++++ DATA PROVIDED

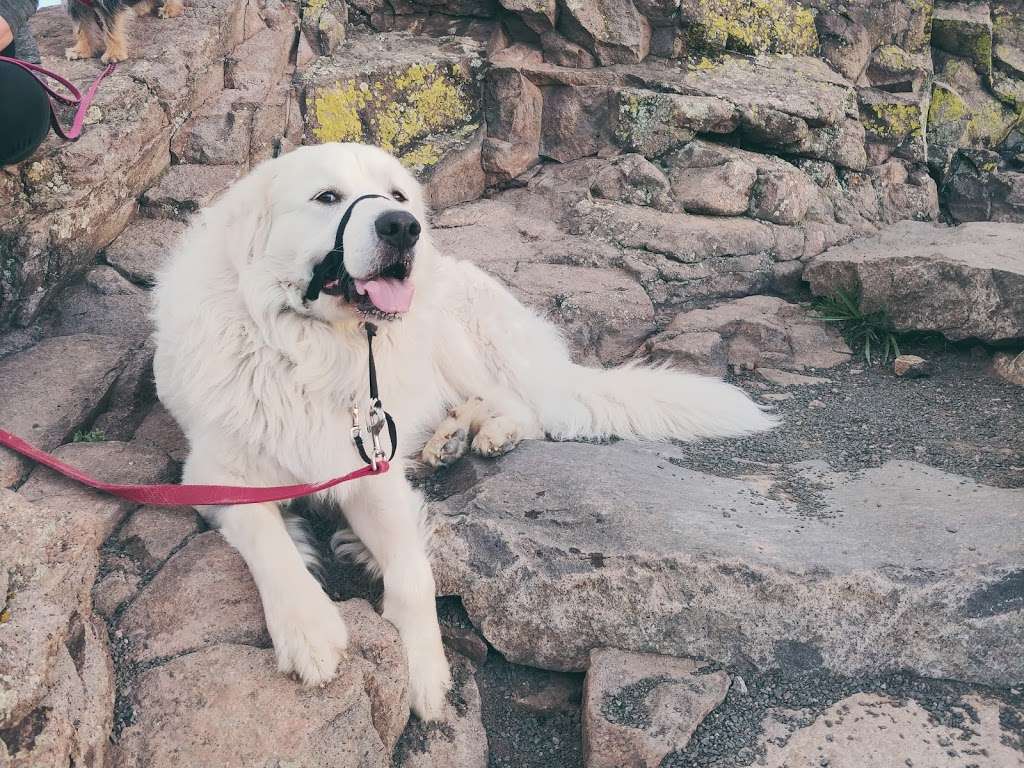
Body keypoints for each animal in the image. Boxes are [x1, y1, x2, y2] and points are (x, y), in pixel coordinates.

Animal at [151, 140, 774, 720]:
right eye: (326, 197)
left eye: (397, 195)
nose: (402, 227)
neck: (314, 349)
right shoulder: (216, 473)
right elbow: (271, 542)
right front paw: (310, 629)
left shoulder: (372, 466)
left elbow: (412, 572)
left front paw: (425, 667)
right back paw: (446, 441)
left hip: (457, 336)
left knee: (520, 404)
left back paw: (484, 436)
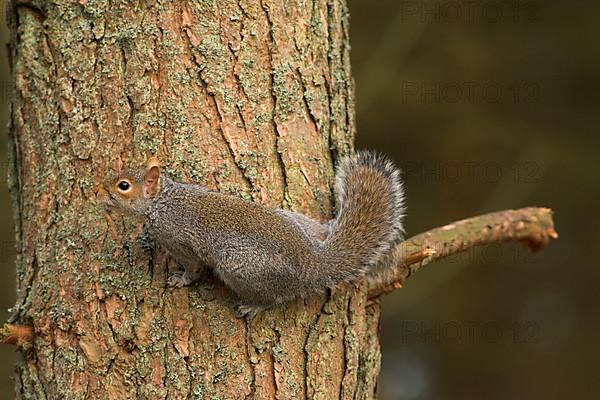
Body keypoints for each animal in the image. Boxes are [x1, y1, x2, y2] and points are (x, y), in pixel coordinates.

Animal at [96, 151, 406, 318]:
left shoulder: (182, 242)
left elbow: (194, 267)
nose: (98, 192)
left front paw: (180, 280)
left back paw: (253, 307)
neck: (163, 202)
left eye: (123, 185)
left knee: (273, 298)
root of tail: (313, 263)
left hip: (242, 269)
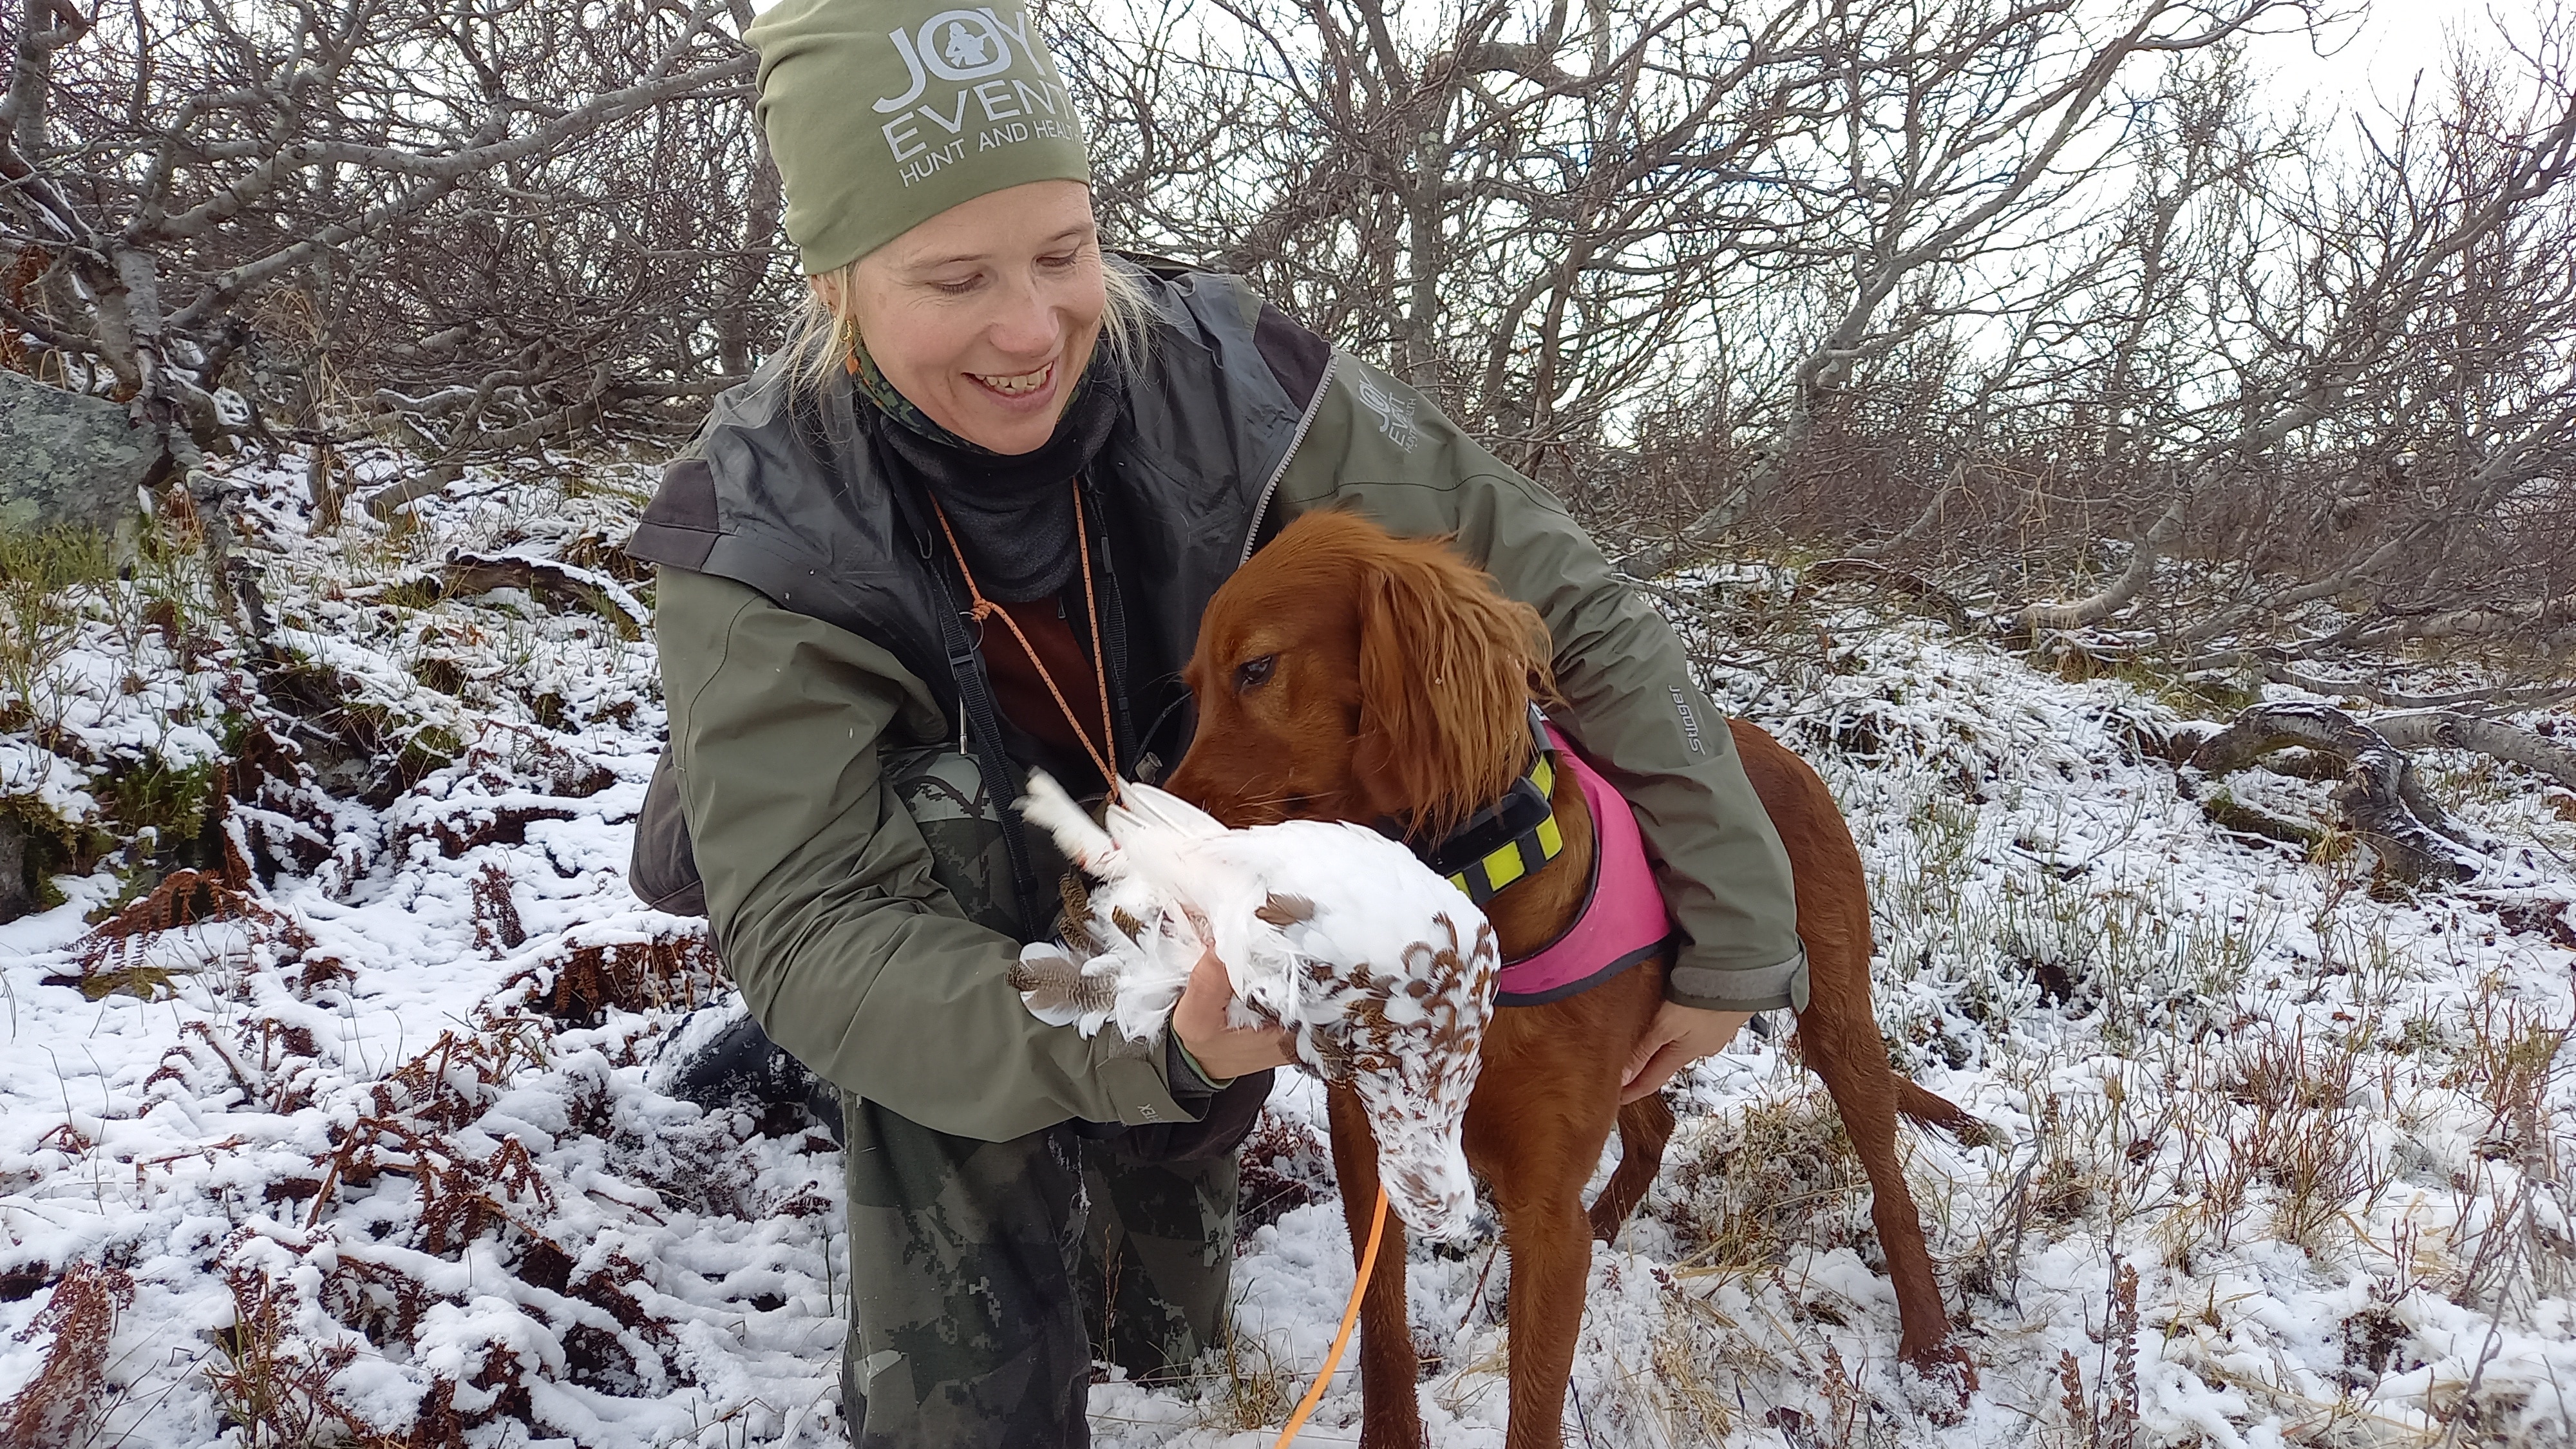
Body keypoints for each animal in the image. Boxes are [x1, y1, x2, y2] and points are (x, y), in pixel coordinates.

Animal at [1170, 513, 1968, 1433]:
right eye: (1195, 683)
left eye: (1256, 669)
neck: (1464, 903)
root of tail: (1769, 744)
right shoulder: (1370, 1154)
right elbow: (1380, 1336)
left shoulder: (1543, 1210)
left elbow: (1534, 1407)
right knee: (1652, 1128)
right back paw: (1611, 1228)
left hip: (1837, 1018)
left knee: (1887, 1179)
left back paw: (1932, 1350)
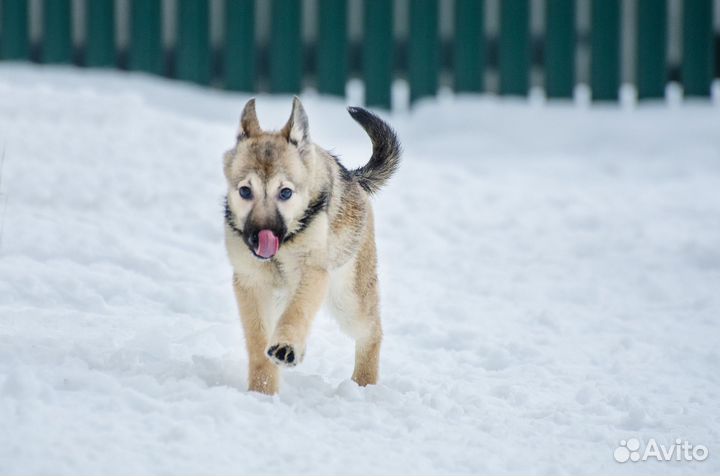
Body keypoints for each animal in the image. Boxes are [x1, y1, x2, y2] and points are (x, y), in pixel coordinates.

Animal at [222, 96, 402, 394]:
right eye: (245, 191)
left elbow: (297, 313)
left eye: (285, 192)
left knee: (372, 332)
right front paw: (262, 391)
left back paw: (363, 385)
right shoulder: (251, 283)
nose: (260, 237)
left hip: (348, 297)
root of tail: (354, 178)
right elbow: (258, 344)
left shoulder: (312, 272)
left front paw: (285, 347)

++++++++

- _WHAT THE TASK ASKS_: Could the data be reproduced exactly, with the pictures omitted?

- _EXPECTED ANSWER_:
Body keypoints for each animal in the image. Boxes are [x1, y1, x2, y2] and points are (x, y), in pixel coordinates.

Animal at [151, 140, 774, 720]:
right eye: (326, 197)
left eye: (397, 195)
nose: (402, 227)
neck: (314, 349)
right shoulder: (216, 473)
right elbow: (271, 542)
right front paw: (310, 629)
left shoulder: (372, 466)
left elbow: (412, 572)
left front paw: (425, 667)
right back paw: (446, 441)
left hip: (457, 336)
left knee: (520, 404)
left back paw: (484, 436)
Body keypoints for each animal in the image. Boxes are [x1, y1, x2, y2] and points are (x, y), in pixel coordinates.

Animal at [96, 151, 406, 318]:
left shoulder: (182, 242)
left elbow: (194, 267)
nose: (98, 192)
left front paw: (180, 280)
left back paw: (253, 307)
neck: (163, 202)
left eye: (123, 185)
left knee: (273, 298)
root of tail: (313, 263)
left hip: (242, 269)
Body keypoints for each animal in the image. Boxes are [x1, y1, x2, y2] and points are (x, y), in pixel coordinates.

Animal at [1170, 513, 1968, 1433]:
right eye: (1195, 683)
left eye: (1256, 669)
neck: (1464, 903)
root of tail: (1769, 744)
right shoulder: (1370, 1154)
right elbow: (1380, 1336)
left shoulder: (1543, 1210)
left elbow: (1534, 1407)
right knee: (1652, 1128)
right back paw: (1611, 1228)
left hip: (1837, 1018)
left knee: (1887, 1179)
left back paw: (1932, 1350)
Body keypoints for each animal in the image. Boxes are [x1, y1, x2, y2] and points are (x, y), in pixel coordinates.

Animal at [222, 96, 402, 394]:
right eye: (245, 191)
left elbow: (297, 313)
left eye: (285, 192)
left knee: (372, 332)
right front paw: (262, 391)
left back paw: (363, 385)
right shoulder: (251, 283)
nose: (260, 237)
left hip: (348, 297)
root of tail: (354, 178)
right elbow: (258, 344)
left shoulder: (312, 272)
left front paw: (285, 347)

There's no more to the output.